— Меня перевели… — ответил Артём. — Это мой друг Осип, учёный.
– «…И днём и ночью кот учёный всё ходит по цепи кругом…» — сказал Мезерницкий, протягивая руку Осипу. Тот пожал её с некоторым неудовольствием.
— Я вам вещи принёс, Артём. А то вы всё не заходите, — негромко сказал Василий Петрович. — Впрочем, и правильно делаете.
Артём почувствовал, что от Василия Петровича — пахнет. Запах был неприятный, но странно знакомый.
«Да это ж запах барака! Моей двенадцатой роты! — догадался Артём. — Когда ж я успел отвыкнуть?»
И даже как-то легче стало, и отлегло: «…Да обычный запах!..» — даже не подумал, а скорей приказал себе Артём. Приказал и подчинился.
— …прозревали, какой он — народ, — продолжал о своём Мезерницкий, раскладывая принесённые гостями яства в разные стороны: это порезать, это почистить, это на салат, это на потом. — Может, он такой? Может, он сякой? И тут их наконец привезли посмотреть, какой он — народ. Они и прозрели! Только прозрели — во тьму! Прозрели — во тьму! Видят мрак! И пытаются теперь его описать соответствующим образом: народ — он, знаете ли, тёмный и безмолвный. «Да, тёмный и ещё страшный!» «Действительно, тёмный, страшный и как-то душно пахнет!» «И ещё колючий! Пахучий и колючий!» А это шуба, вывернутая наизнанку!

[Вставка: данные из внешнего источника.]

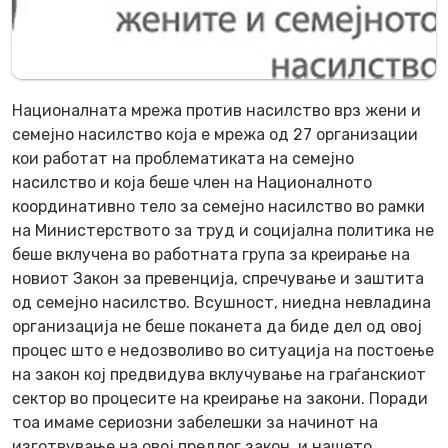
Националната мрежа против насилство врз жени и
семејно насилство која е мрежа од 27 организации
кои работат на проблематиката на семејно
насилство и која беше член на Националното
координативно тело за семејно насилство во рамки
на Министерството за труд и социјална политика не
беше вклучена во работната група за креирање на
новиот Закон за превенција, спречување и заштита
од семејно насилство. Всушност, ниедна невладина
организација не беше поканета да биде дел од овој
процес што е недозволиво во ситуација на постоење
на закон кој предвидува вклучување на граѓанскиот
сектор во процесите на креирање на закони. Поради
тоа имаме сериозни забелешки за начинот на
изготвување на овој предлог закон, и нашето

Носили эту шубу на себе и не знали, что за дух там стоит в рукавах и под мышками!
— Это что? — спросил Осип, показывая пальцем.
— Это, — прервался Мезерницкий, кстати, совершенно не обидевшись, что его прервали, — тюленье мясо, — и тут же спросил у Артёма: — А вас куда перевели?
— Во вторую, — сказал Артём, улыбаясь.
— И чем теперь занимаетес? — спросил Мезерницкий, без мягкого знака в конце слова.
— Придумываю лозунги, — ответил Артём, продолжая улыбаться.
Мезерницкий, своеобразно сложив губы, покивал: да, мол, неплохо.
— Проще, чем на баланах? — спросил.
— Несколько проще, — столь же серьёзно ответил Артём.
— Мезерницкий, вы вот говорите: прозрели на Соловках. По-моему, была возможность увидеть и понять народ в Гражданскую? Разве нет? — сказал с улыбкой Василий Петрович.
— Нет, не говорите, — ответил Мезерницкий, тут же отвлёкшись от Артёма, и Артёму всё это казалось замечательно милым: разговор всех со всеми одновременно. — Во-первых, война, там другие обстоятельства. Там куда меньше быта. Во-вторых, даже на войне, где хватало всевозможного сброда, такого разнообразия типажей, как на Соловках, было не найти, тем более что иных типажей и не существовало тогда вовсе. Да, отчасти знали мужика и рабочего. Казака и осетина. Священника. Сироту. Прочее. Но на войне, как ни странно, люди всегда представляются чуть лучше, чем они есть: их так часто убивают, это очень действует — по крайней мере, на моей памяти нас убивали чаще, чем мы, и я так и не разучился огорчаться по этому поводу. Может быть, оттого, что тех, кого мы убивали, — мы не знали вовсе, а порой и не видели вблизи их смерть; зато тех, кого убивали из нас, — мы знали близко и видели исход всякой души.